Make an exact copy, from the records below, of the lines from the line containing "left ear: (301, 280)" to the line containing "left wrist: (550, 602)", both lines included, excluding pictures.

————

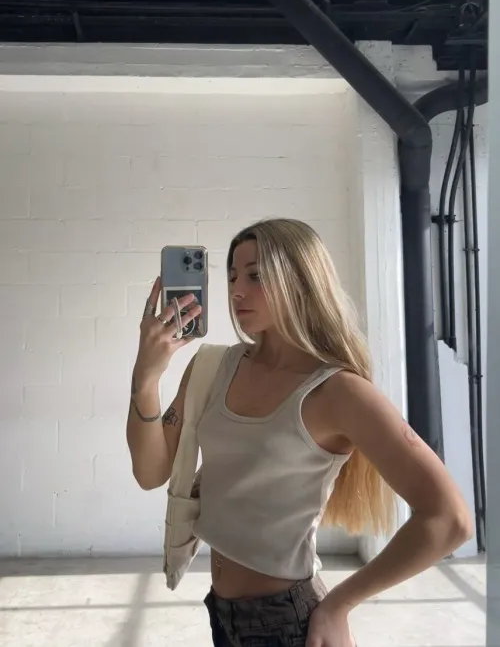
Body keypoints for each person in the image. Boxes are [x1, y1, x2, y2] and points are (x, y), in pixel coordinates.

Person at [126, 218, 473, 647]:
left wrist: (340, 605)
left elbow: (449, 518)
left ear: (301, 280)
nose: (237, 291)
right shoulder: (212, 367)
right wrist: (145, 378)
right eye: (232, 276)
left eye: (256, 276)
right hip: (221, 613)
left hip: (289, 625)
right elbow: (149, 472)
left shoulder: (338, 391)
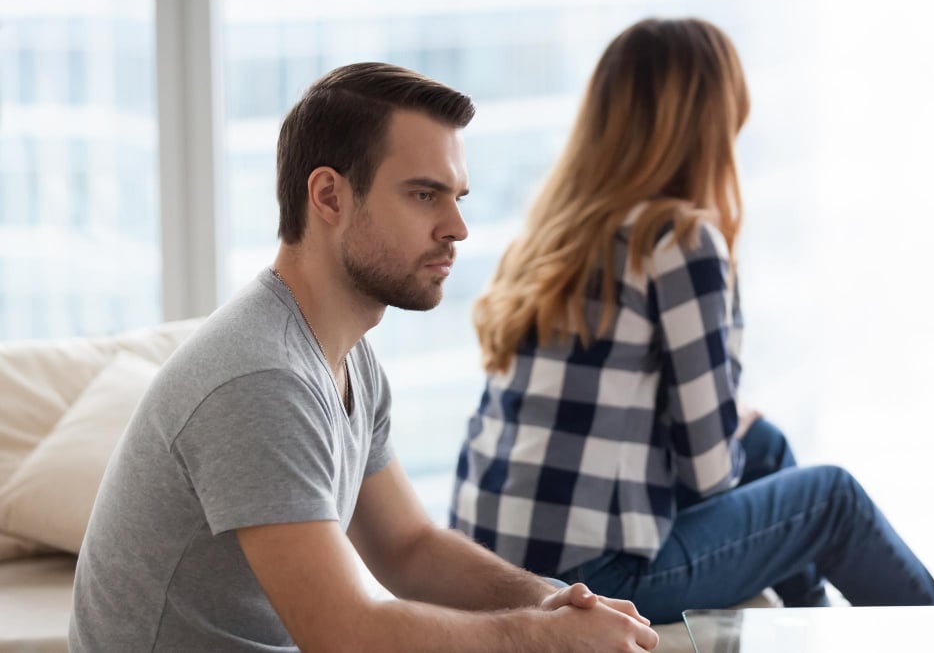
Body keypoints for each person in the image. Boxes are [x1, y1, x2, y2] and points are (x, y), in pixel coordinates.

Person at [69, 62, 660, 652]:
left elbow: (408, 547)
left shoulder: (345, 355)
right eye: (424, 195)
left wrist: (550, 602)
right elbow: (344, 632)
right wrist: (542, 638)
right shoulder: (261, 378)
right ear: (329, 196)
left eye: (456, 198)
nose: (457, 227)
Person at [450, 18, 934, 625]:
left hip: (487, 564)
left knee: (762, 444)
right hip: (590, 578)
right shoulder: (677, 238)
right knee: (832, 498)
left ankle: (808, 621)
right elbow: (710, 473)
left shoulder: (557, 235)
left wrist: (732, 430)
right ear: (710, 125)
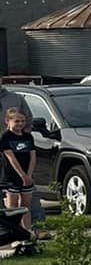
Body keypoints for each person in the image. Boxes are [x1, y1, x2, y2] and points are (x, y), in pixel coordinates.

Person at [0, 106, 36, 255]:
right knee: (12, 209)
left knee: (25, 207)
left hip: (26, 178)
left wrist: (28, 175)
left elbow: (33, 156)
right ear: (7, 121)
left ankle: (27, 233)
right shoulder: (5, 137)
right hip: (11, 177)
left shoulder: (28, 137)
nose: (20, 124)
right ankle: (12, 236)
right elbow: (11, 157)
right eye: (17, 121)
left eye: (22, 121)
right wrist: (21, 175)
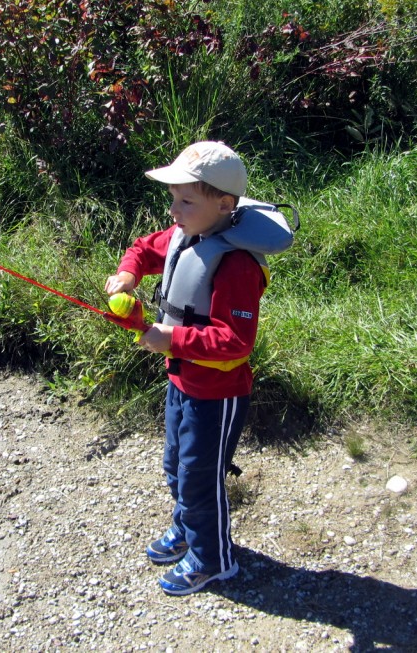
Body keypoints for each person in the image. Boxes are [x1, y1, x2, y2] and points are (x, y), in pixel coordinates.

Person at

————

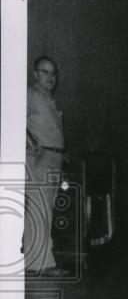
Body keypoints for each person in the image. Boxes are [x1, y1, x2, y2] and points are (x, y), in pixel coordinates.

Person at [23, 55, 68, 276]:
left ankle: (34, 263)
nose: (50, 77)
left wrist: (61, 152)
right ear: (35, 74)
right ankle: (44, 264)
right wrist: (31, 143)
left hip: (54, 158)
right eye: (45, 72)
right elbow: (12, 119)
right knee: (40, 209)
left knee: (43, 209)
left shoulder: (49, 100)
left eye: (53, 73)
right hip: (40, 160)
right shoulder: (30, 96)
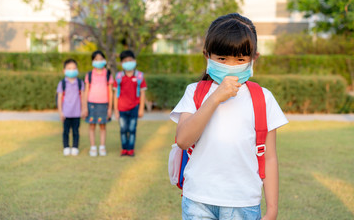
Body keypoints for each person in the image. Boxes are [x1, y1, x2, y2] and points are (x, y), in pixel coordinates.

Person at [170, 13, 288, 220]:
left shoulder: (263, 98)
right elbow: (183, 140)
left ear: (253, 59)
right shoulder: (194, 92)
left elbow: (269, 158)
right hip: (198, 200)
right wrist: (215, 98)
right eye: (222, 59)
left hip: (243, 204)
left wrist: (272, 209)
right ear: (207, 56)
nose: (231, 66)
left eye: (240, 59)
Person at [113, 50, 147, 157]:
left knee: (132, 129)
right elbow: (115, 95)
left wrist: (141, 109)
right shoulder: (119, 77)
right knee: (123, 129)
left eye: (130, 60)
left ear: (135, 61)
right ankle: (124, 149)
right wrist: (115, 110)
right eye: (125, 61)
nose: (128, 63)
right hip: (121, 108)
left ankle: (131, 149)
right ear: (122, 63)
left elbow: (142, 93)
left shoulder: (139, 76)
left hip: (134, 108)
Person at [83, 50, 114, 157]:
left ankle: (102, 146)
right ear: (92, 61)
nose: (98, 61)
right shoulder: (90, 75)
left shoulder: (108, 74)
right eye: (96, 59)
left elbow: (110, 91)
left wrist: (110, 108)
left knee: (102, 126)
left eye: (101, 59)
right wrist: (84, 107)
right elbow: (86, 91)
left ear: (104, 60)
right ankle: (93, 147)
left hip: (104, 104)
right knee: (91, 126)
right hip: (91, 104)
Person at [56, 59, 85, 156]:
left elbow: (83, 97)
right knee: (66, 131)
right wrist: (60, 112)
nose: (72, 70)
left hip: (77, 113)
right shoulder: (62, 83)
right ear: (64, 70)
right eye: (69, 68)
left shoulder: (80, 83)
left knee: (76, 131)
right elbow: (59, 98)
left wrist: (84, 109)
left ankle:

————

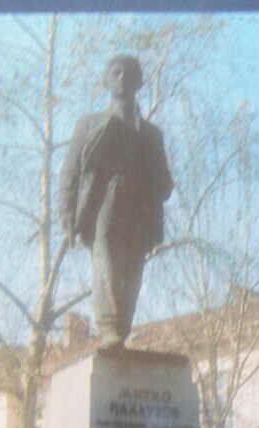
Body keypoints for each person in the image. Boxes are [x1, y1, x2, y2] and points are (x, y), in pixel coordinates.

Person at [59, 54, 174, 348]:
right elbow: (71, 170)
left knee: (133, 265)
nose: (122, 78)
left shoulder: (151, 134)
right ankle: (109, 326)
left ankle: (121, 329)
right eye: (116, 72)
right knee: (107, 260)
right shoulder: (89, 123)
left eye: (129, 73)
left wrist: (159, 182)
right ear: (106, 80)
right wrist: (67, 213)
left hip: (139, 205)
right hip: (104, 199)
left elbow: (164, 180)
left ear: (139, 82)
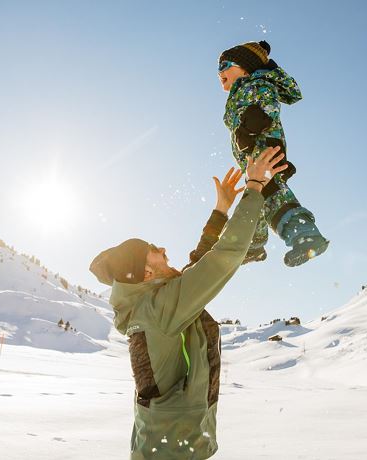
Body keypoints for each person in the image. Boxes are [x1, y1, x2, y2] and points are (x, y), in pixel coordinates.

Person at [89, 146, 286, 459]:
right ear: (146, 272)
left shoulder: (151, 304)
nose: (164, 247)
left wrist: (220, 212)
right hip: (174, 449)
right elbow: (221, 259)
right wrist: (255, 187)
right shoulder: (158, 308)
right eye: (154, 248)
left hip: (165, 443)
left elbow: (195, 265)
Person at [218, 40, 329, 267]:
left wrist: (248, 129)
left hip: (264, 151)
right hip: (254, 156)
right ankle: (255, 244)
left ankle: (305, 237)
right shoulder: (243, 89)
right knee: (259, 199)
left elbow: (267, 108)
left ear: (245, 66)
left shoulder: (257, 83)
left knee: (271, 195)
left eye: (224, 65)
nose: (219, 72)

————

> _Reply_:
left ear: (301, 280)
nose: (237, 291)
right shoulder: (212, 367)
right wrist: (145, 378)
right eye: (232, 276)
left eye: (256, 276)
right hip: (221, 613)
left hip: (289, 625)
right elbow: (149, 472)
left shoulder: (338, 391)
Body keypoints for each person in the image. Boxes are [x1, y1, x2, y2] and points are (x, y), in pixel coordinates.

Person at [69, 62, 660, 652]:
left elbow: (408, 547)
left shoulder: (345, 355)
right eye: (424, 195)
left wrist: (550, 602)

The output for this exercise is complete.